- **DATA SECTION**
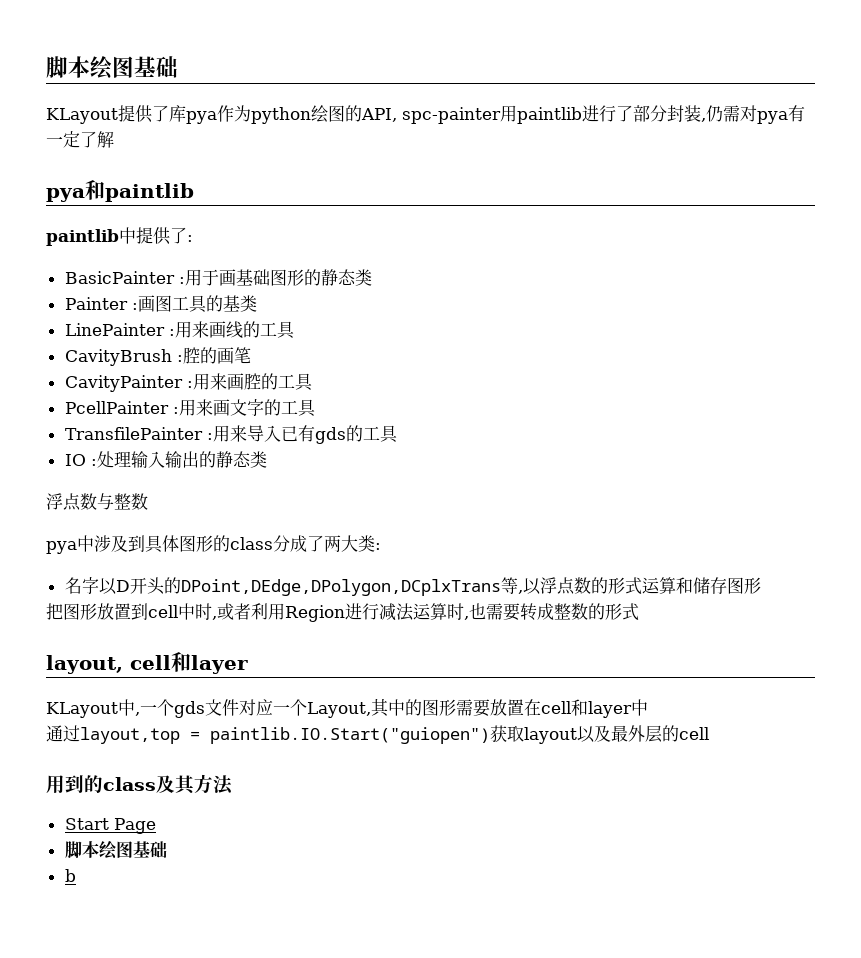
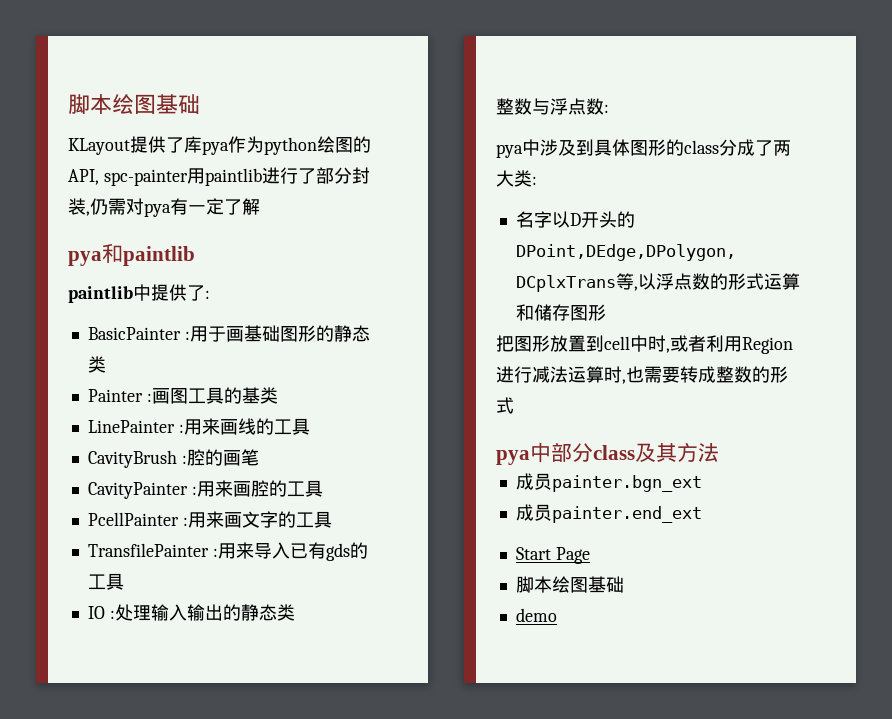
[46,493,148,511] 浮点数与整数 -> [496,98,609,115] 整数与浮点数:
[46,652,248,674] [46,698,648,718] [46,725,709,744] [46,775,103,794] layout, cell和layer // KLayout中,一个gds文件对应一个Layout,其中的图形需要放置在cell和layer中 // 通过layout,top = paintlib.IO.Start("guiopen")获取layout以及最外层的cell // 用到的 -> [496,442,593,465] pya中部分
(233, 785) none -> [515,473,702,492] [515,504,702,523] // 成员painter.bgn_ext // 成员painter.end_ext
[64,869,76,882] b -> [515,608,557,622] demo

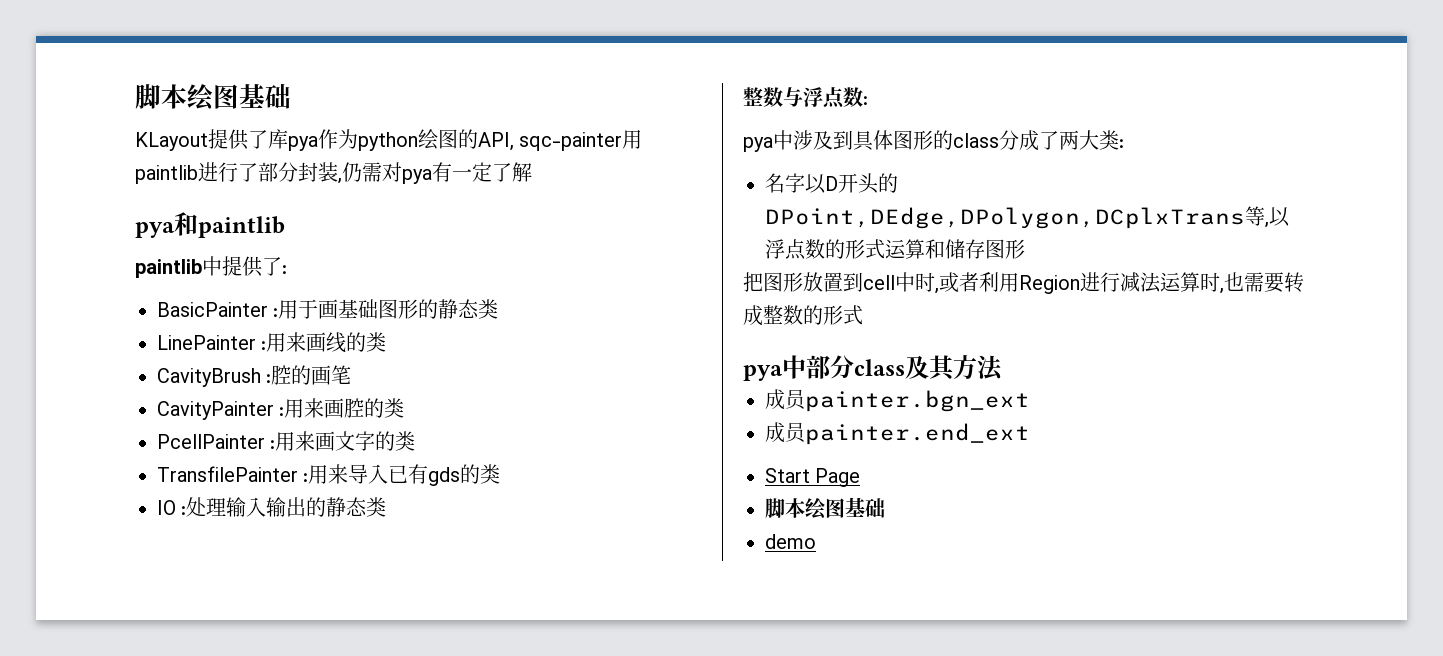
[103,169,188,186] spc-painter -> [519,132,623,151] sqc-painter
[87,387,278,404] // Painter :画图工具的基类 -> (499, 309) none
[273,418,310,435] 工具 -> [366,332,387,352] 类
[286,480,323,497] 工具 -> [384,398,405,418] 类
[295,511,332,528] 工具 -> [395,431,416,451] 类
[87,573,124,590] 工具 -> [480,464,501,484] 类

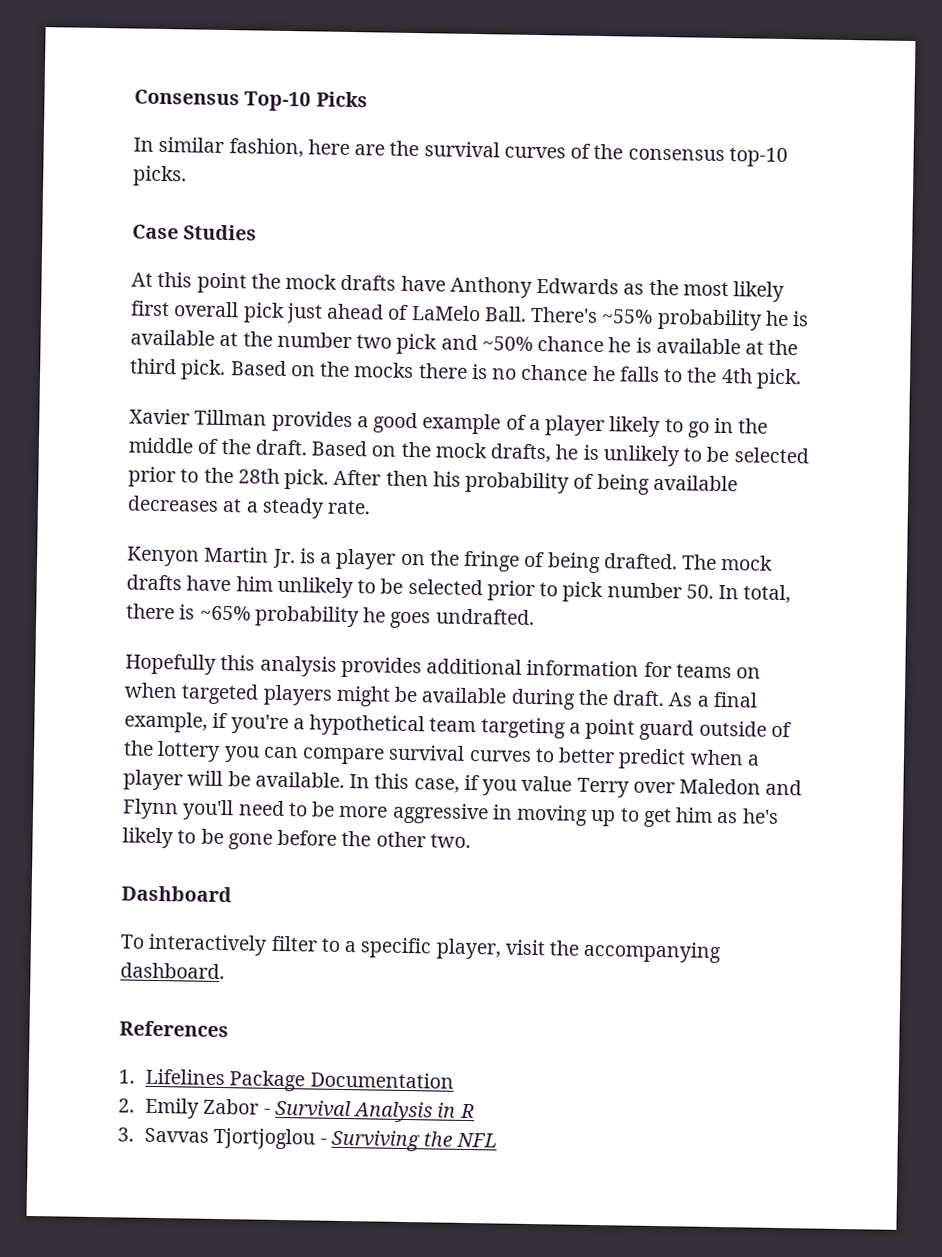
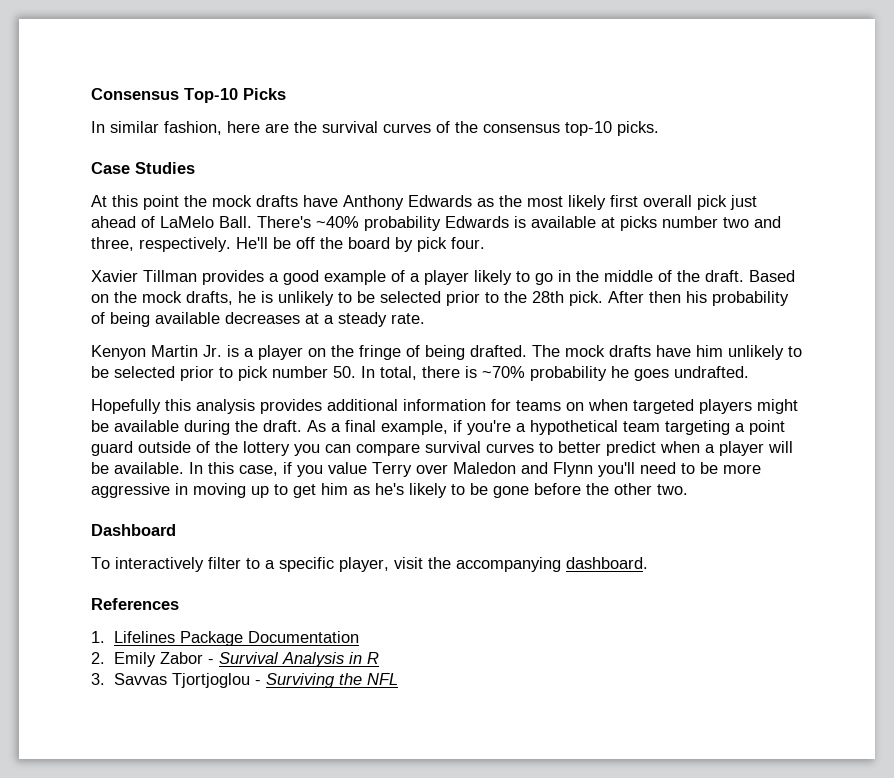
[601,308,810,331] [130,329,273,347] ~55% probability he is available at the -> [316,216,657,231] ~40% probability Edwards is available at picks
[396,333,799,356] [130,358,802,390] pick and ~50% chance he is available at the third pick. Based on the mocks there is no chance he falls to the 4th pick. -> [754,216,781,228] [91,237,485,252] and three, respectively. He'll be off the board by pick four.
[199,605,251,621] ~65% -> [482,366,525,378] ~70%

- **TASK DIRECTIONS**
Every entry above is to be printed again exactly, pictures omitted.

- **EXERCISE RESPONSE**
[46,493,148,511] 浮点数与整数 -> [496,98,609,115] 整数与浮点数:
[46,652,248,674] [46,698,648,718] [46,725,709,744] [46,775,103,794] layout, cell和layer // KLayout中,一个gds文件对应一个Layout,其中的图形需要放置在cell和layer中 // 通过layout,top = paintlib.IO.Start("guiopen")获取layout以及最外层的cell // 用到的 -> [496,442,593,465] pya中部分
(233, 785) none -> [515,473,702,492] [515,504,702,523] // 成员painter.bgn_ext // 成员painter.end_ext
[64,869,76,882] b -> [515,608,557,622] demo

[103,169,188,186] spc-painter -> [519,132,623,151] sqc-painter
[87,387,278,404] // Painter :画图工具的基类 -> (499, 309) none
[273,418,310,435] 工具 -> [366,332,387,352] 类
[286,480,323,497] 工具 -> [384,398,405,418] 类
[295,511,332,528] 工具 -> [395,431,416,451] 类
[87,573,124,590] 工具 -> [480,464,501,484] 类

[601,308,810,331] [130,329,273,347] ~55% probability he is available at the -> [316,216,657,231] ~40% probability Edwards is available at picks
[396,333,799,356] [130,358,802,390] pick and ~50% chance he is available at the third pick. Based on the mocks there is no chance he falls to the 4th pick. -> [754,216,781,228] [91,237,485,252] and three, respectively. He'll be off the board by pick four.
[199,605,251,621] ~65% -> [482,366,525,378] ~70%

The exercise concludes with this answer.